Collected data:
──────────

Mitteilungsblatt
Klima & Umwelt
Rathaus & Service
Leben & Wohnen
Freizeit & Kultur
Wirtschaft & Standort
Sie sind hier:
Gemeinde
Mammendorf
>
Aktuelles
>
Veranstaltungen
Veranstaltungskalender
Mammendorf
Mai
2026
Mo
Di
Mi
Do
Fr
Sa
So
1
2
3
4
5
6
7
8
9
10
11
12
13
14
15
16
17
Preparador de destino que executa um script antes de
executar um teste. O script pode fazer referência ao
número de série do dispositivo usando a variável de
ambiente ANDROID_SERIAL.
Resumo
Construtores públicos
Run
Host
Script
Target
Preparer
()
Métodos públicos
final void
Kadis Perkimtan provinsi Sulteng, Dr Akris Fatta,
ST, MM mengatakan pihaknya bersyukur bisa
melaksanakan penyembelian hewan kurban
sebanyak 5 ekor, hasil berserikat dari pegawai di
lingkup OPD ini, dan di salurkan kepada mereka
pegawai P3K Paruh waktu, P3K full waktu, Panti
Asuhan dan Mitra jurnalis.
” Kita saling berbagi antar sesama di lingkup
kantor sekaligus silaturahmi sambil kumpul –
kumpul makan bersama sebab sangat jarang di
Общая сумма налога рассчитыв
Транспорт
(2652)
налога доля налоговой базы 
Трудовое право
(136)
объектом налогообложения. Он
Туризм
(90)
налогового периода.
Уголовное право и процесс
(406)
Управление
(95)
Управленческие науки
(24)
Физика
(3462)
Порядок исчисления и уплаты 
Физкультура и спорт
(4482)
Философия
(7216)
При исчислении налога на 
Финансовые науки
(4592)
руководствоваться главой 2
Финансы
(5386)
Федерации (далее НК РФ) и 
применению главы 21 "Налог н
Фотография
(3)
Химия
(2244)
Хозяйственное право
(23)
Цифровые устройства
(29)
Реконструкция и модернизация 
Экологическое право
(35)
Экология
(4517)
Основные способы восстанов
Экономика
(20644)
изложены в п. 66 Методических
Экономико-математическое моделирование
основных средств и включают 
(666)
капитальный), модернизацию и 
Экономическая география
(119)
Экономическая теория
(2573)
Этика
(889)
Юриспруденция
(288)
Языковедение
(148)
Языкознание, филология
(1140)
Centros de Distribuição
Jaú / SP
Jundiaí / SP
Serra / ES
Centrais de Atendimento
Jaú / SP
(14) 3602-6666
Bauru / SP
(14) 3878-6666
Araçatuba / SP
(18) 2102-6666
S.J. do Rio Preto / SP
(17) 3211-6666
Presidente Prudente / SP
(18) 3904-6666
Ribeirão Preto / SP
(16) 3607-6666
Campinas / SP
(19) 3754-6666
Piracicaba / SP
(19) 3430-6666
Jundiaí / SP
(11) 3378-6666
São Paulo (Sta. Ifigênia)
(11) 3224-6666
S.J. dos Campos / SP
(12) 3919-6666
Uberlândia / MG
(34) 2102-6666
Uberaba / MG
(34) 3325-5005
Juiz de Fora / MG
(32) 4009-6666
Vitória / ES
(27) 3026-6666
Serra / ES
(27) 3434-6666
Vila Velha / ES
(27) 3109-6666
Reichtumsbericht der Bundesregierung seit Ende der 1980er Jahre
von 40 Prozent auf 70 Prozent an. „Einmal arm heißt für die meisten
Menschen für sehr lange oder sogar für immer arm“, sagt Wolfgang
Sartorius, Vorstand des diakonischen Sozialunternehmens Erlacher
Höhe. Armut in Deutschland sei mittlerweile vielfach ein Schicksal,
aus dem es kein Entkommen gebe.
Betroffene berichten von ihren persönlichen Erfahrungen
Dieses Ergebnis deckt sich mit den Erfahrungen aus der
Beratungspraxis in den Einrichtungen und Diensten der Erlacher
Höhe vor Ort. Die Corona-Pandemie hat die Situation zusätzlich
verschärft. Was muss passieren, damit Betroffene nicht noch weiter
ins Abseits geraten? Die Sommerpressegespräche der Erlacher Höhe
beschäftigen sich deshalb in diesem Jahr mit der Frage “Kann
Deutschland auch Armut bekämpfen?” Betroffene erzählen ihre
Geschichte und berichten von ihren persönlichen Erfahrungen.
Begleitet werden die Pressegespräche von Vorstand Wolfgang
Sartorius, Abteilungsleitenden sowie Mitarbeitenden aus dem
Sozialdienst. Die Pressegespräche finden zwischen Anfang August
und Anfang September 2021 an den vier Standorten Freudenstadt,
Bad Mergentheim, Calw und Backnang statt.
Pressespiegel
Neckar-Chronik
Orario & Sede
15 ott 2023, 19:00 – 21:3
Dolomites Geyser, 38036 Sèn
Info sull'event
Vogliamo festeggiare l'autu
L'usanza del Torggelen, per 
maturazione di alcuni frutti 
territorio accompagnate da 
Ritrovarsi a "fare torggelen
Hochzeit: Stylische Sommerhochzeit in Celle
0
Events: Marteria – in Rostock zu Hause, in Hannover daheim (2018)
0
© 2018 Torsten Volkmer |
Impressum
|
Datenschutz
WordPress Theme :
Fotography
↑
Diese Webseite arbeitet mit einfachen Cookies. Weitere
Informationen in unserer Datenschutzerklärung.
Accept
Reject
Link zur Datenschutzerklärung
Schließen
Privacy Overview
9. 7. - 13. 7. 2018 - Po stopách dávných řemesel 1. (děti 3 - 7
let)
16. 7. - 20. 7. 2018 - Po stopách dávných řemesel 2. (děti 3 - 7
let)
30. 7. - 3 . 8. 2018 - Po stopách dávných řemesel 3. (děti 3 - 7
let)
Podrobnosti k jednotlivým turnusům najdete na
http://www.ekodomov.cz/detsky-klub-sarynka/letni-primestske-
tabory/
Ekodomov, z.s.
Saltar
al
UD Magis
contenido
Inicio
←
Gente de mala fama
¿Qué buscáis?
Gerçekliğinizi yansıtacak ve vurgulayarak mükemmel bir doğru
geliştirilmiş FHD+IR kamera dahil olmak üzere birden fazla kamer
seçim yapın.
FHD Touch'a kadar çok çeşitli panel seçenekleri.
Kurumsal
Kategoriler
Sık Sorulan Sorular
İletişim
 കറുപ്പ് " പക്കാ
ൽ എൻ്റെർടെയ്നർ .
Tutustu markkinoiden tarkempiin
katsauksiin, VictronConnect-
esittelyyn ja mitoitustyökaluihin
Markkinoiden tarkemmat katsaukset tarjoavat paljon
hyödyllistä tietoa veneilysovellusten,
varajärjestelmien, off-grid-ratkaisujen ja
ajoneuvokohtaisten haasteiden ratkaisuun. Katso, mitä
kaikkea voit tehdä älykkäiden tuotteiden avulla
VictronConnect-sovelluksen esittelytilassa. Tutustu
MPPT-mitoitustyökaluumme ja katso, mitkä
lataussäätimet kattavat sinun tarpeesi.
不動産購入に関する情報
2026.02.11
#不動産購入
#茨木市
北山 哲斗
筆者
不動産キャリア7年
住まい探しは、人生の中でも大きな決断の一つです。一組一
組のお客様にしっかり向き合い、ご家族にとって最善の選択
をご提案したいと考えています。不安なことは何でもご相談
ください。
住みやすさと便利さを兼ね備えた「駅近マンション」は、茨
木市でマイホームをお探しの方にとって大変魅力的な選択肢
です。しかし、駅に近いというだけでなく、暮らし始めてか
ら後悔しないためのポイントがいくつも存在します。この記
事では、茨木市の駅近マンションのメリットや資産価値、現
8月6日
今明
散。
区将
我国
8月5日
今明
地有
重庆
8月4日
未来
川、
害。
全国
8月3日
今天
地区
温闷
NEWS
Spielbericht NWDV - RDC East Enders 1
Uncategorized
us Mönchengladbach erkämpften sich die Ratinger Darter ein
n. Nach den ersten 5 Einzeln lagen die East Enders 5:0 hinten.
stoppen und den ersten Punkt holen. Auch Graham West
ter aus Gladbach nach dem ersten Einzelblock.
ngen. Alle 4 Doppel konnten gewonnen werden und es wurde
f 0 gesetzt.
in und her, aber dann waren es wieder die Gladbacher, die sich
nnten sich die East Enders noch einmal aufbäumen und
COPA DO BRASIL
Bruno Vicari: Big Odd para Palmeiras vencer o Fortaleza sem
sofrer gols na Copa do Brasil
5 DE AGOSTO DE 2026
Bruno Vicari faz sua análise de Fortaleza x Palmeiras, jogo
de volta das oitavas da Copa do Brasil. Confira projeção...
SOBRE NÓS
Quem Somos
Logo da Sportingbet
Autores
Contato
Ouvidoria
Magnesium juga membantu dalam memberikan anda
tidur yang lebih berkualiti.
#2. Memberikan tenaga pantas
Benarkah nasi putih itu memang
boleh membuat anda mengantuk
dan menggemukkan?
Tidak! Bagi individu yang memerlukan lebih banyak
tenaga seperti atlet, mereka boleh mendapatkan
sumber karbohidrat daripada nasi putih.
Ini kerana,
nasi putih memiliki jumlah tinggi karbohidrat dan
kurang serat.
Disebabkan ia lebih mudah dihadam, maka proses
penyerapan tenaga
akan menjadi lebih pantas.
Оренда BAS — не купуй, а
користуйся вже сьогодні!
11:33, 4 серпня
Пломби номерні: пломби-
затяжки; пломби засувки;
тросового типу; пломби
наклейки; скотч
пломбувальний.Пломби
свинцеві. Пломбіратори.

──────────

Return, verbatim, the lines of the rows from the first line through the line that contains "ST, MM mengatakan pihaknya bersyukur bisa", including that line.

• Task answer:
Mitteilungsblatt
Klima & Umwelt
Rathaus & Service
Leben & Wohnen
Freizeit & Kultur
Wirtschaft & Standort
Sie sind hier:
Gemeinde
Mammendorf
>
Aktuelles
>
Veranstaltungen
Veranstaltungskalender
Mammendorf
Mai
2026
Mo
Di
Mi
Do
Fr
Sa
So
1
2
3
4
5
6
7
8
9
10
11
12
13
14
15
16
17
Preparador de destino que executa um script antes de
executar um teste. O script pode fazer referência ao
número de série do dispositivo usando a variável de
ambiente ANDROID_SERIAL.
Resumo
Construtores públicos
Run
Host
Script
Target
Preparer
()
Métodos públicos
final void
Kadis Perkimtan provinsi Sulteng, Dr Akris Fatta,
ST, MM mengatakan pihaknya bersyukur bisa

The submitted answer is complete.